327 Interdisciplinary Advances in Boundary Element Methods

Chris Wojtan, IST Austria
David Hahn, IST Austria
 
Boundary element methods are of interest for a wide variety of numerical simulations because the required degrees of freedom scale with the surface area of the computational domain, rather than the volume as with many other simulation methods. As such, boundary elements promise good computational complexity as well as direct applicability to surface-based geometric models used in CAD engineering as well as 3D animation (and many other fields of research).
Nevertheless, the BEM imposes more stringent restrictions on the type of physical phenomena and material behavior that can be simulated than some of its volumetric counterparts. Similarly, a straightforward implementation of BEM will not scale well due to the dense matrices involved, requiring fast approximation methods to obtain good performance in practice.

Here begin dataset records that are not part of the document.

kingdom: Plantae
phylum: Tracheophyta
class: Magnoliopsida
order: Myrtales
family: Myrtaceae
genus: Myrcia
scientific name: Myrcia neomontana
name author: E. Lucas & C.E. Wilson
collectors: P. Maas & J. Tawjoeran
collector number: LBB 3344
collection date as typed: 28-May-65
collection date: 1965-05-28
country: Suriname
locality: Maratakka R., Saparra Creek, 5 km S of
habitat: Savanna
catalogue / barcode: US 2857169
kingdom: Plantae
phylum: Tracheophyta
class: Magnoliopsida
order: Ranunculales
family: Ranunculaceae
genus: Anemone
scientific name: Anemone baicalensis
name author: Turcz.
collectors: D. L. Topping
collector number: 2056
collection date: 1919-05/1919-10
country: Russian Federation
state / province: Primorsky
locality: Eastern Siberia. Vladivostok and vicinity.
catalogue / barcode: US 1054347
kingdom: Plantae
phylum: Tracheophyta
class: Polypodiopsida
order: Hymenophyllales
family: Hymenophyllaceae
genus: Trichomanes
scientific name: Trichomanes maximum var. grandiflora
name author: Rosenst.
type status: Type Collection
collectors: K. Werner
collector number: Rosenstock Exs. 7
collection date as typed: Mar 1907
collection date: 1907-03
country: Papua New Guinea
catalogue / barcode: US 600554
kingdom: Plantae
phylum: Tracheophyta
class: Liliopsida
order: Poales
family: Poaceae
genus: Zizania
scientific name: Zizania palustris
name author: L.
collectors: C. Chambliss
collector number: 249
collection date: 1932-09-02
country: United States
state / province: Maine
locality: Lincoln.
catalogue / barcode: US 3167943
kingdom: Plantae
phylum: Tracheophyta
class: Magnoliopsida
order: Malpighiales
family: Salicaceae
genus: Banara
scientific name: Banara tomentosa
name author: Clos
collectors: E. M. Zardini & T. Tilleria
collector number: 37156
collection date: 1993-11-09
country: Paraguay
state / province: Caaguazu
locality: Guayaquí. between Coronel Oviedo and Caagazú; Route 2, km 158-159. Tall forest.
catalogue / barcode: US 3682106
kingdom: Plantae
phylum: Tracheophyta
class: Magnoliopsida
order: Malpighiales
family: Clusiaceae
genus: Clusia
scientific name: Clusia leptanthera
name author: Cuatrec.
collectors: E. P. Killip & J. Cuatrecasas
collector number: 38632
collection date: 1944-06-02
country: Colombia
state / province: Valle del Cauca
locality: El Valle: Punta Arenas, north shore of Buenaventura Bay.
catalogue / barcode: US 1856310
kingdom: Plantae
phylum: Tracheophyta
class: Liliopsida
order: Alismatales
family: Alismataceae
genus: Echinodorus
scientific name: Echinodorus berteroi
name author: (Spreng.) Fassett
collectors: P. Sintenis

In recent years researchers have developed numerous novel applications based on the boundary element framework including time-dependent structural mechanics, isogeometric approaches working directly on CAD data, applications for geometry processing and shape optimization, fracture mechanics, as well as acoustics and free-surface fluid flow. Similarly, the underlying mathematical and numerical methods are steadily advancing, with ongoing research, for example, on dual reciprocity methods as well as fast multipole approximations.
In this session we hope to bring together researchers from various fields who have helped to make boundary element methods faster and applicable to an ever increasing range of simulation tasks in the fields of mechanical engineering, computational physics, computer graphics and more. We also wish to facilitate communication between the various disciplines and inspire new research towards novel surface-based numerical simulation methods.